Looking for a couple explanations for some behaviors that appear not wholly explained in available documentation/issues. Really wasn’t sure the best way to ask, so included an example of the behaviors being exhibited. Ideally, would like to use runtime_env arguments in ray.init and have a Pool use the processes started in that cluster, rather than starting more (they do not need to utilize the runtime_env, though would not have an issue if they did). Thanks in advanced for any thoughts!
When a worker_process_setup_hook (and/or env_vars) are specified within an ray.init call through runtime_env, extra processes are started by subsequent creation of a multiprocessing pool. This somewhat complicates resource management (allows more active processes than there are processors). Manageable…sure, annoying, absolutely! If runtime_env arguments are not provided during ray.init, then subsequent Pool call uses/connects to processes already initialized in the cluster.
-
There does not appear to be a way to add runtime_env arguments to the pool startup, such that existing cluster processes would be used (as is done when runtime_env arguments are not specified/included during ray.init). Is there a way to do so?
-
env_vars can be specified under runtime_env arguments within a ray.remote header. However, worker_process_setup_hook cannot; returning a TypeError: Object of type function is not JSON serializable). If there is a way to do so, then this would be a suitable workaround; using runtime_env arguments per-actor rather than globally through ray.init.
-
A less important side query: Running ray.init with num_cpus=2 opens 3 additional python processes? What is the 3rd process?
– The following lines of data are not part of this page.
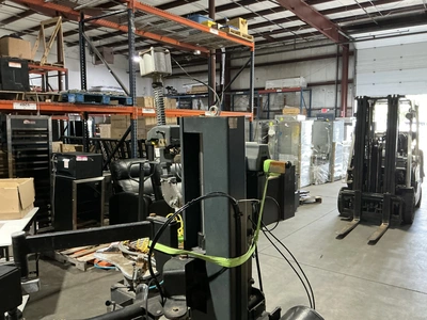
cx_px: 214
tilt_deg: -5.5
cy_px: 160
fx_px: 345
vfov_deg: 49.7
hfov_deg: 63.4
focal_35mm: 28
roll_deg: +0.7
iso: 320
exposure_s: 1/53
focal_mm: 3
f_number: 1.8
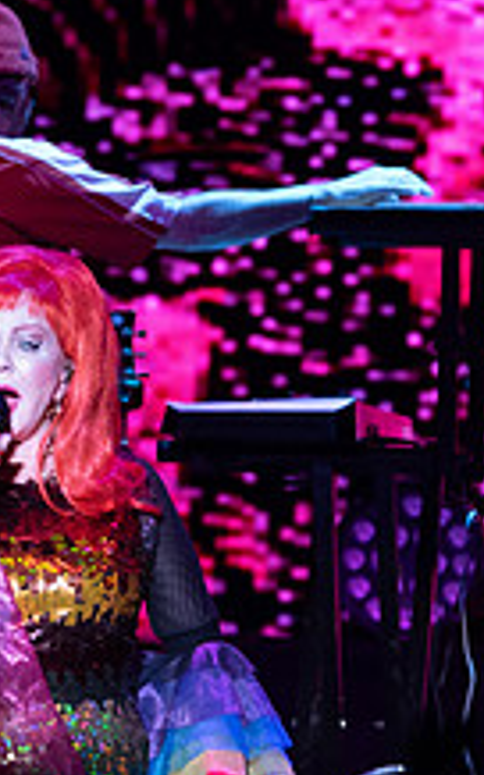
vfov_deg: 1.7
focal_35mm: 1251
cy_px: 153
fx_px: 26437
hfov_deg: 1.0
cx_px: -4
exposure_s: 1/160
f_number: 5.6
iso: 2500
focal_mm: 360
Manager for the other 2? Subsequently, starting a pool (with runtime_env having been specified during the ray.init call) doubles the number of processes from 4 to 8…would appreciate some insights into what is going on here.
Example
#Windows 11 system with 32 threads
#Python process count from task manager
import ray
from ray.util.multiprocessing import Pool
def hook(): return None
#Running without a setup_hook
### 1 Python process running here
cxt = ray.init(num_cpus=2, include_dashboard=False)
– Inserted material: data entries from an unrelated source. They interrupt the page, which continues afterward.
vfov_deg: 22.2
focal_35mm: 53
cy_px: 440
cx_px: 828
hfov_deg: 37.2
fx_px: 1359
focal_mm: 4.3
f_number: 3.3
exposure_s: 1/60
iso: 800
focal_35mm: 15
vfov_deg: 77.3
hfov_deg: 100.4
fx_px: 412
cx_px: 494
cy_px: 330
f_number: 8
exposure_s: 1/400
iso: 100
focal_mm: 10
### 4 Python processes running here; 1 original, 2
pool = Pool(ray_address='auto')
### 4 Python processes running here
#Reset
ray.shutdown()
#With setup hook
### 1 Python process running here
cxt = ray.init(num_cpus=2, include_dashboard=False, runtime_env={"worker_process_setup_hook": hook})
### 4 Python processes running here
pool = Pool(ray_address='auto')
### 8 Python processes running here